Q1 ML for Malware Analysis 25 Points
In the week 7 lecture, we show example code of using 3 machine learning models to train and measure the performances on data in the form of feature vectors for 200 binaries of which 50% are malware and 50% are benign ware. You can find the code and the data at https://drive.google.com/drive/folders/142NMRSTifttezfPqwTkf6dlg-VWOrdaY? usp=drive_link
Download the jupyter notebook and the test.csv file from the above link, and run the code either on google colab, or using anaconda installation on your own machine.
(i) Open the test.csv file using excel or another spreadsheet program. You will find that rows 2 till 101 are labeled as malware (see the last column). Rows 102 till 201 are labeled as benign ware. Since the amount of data is so small, you can eyeball the data very quickly and find certain features (columns) that have very different values for rows marked as malware compared to their values for rows marked as benign. Those features are useful in classifying between a malware and benign ware. You will also find some features that have similar values irrespective of whether the row is labeled malware or not. Such features are useless in classification. Name 3 features that are useful for classifying and 3 that are not useful for classifying.
(ii) Explain the need for feature selection in 3-4 sentences. In other words, once we have extracted the features, why not use all the extracted features and why do we need to select a subset of features?
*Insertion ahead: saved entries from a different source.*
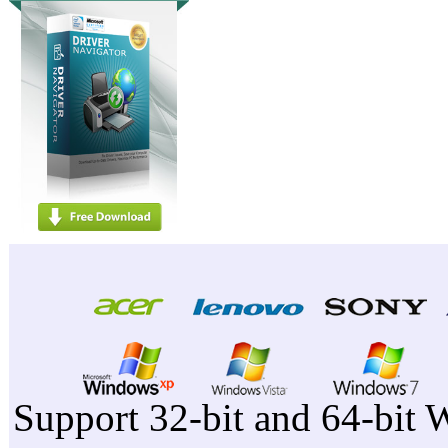
Support 32-bit and 64-bit 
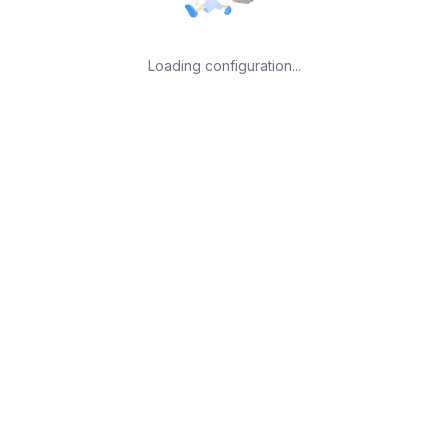
Loading configuration...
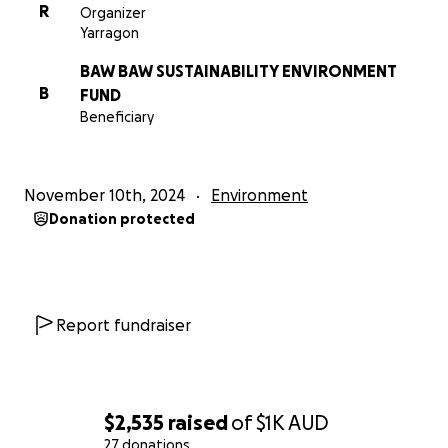
R
Organizer
Yarragon
BAW BAW SUSTAINABILITY ENVIRONMENT
B
FUND
Beneficiary
November 10th, 2024
Environment
Donation protected
Report fundraiser
$2,535
raised
of
$1K
AUD
27 donations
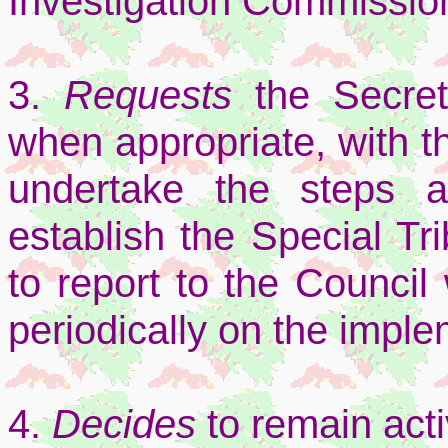
Investigation Commissio
3.
Requests
the Secret
when appropriate, with 
undertake the steps 
establish the Special Tr
to report to the Council
periodically on the implem
4.
Decides
to remain acti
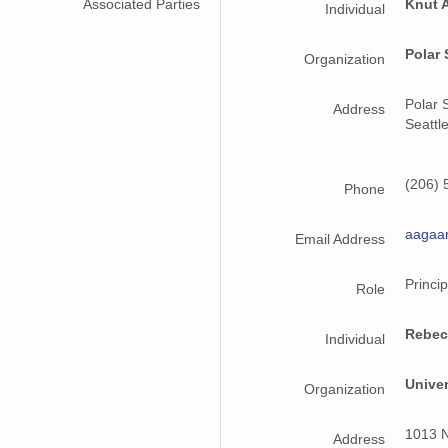
Associated Parties
Knut 
Individual
Polar 
Organization
Polar 
Address
Seattl
(206) 
Phone
aagaa
Email Address
Princip
Role
Rebec
Individual
Unive
Organization
1013 N
Address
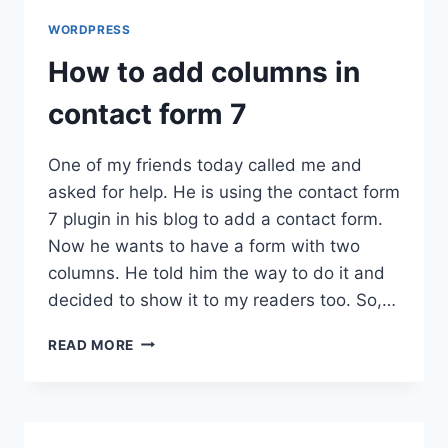
WORDPRESS
How to add columns in
contact form 7
One of my friends today called me and
asked for help. He is using the contact form
7 plugin in his blog to add a contact form.
Now he wants to have a form with two
columns. He told him the way to do it and
decided to show it to my readers too. So,…
HOW
READ MORE
TO
ADD
COLUMNS
IN
CONTACT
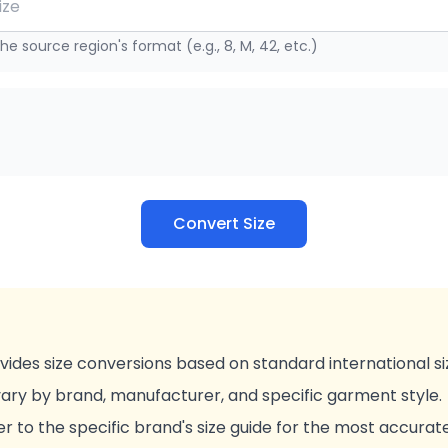
he source region's format (e.g., 8, M, 42, etc.)
Convert Size
vides size conversions based on standard international si
vary by brand, manufacturer, and specific garment style.
r to the specific brand's size guide for the most accurat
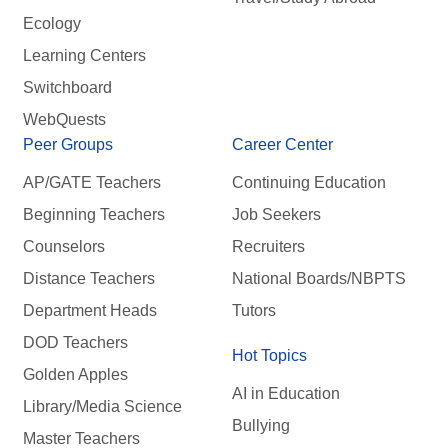
Ecology
Learning Centers
Switchboard
WebQuests
Peer Groups
Career Center
AP/GATE Teachers
Continuing Education
Beginning Teachers
Job Seekers
Counselors
Recruiters
Distance Teachers
National Boards/NBPTS
Department Heads
Tutors
DOD Teachers
Hot Topics
Golden Apples
AI in Education
Library/Media Science
Bullying
Master Teachers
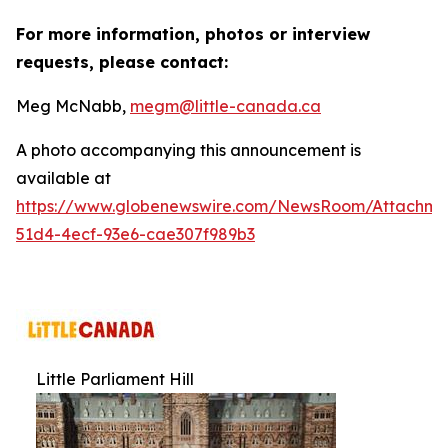
For more information, photos or interview
requests, please contact:
Meg McNabb,
megm@little-canada.ca
A photo accompanying this announcement is
available at
https://www.globenewswire.com/NewsRoom/Attachm
51d4-4ecf-93e6-cae307f989b3
Little Parliament Hill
(iii) In the code, you will find that we computed feature correlations, and generated a heatmap for all pairwise correlation. However, we selected only those features which have high absolute value of correlation with the labels. Explain in your own words, within 2-3 sentences why this selection criterion makes sense?
(iv) In the code, we selected 7 features out of 23 features extracted. State in your own words (no more than 2-3 sentences) what might be the reason that even after removing that many features, some of the machine learning models yielded high accuracy, precision and recall?
(v) We only kept those features which have high correlation with the labels, but there may be other methods to reduce features -- explain in 2-3 sentences one possible alternative method for feature selection.
Q2 ML for Intrusion Detection 25 Points
In Week 8 lecture, we show how to use ML models to train on network packet data for intrusion detection. You can find the data and the code at https://drive.google.com/drive/folders/1BrX2QtYvTZiBIKYVrn64phV4dbqsDDpn? usp=sharing
(i) In the example code shown in week 8, we showed how scapy library is used. Write in your own words, what use of scapy library was shown? (Hint: in the rest of the code, we used pcap file for data source -- and did not use scapy library in the code -- but think about how the pcap files might have been collected).
(ii) Explain in your own words what are flows that are constructed from packets in pcap file?
(iii) In the example code shown in week 8, explain in 2-3 sentences how the flows are labeled as benign and malicious?
(iv) In the example code shown in week8, we use PCA to transform the feature vectors into transformed vectors. We then plot the first two features in the transformed feature to plot the transformed data in 2-D plots. Do your own research to find out what PCA does and explain in 2-3 sentences why PCA is useful?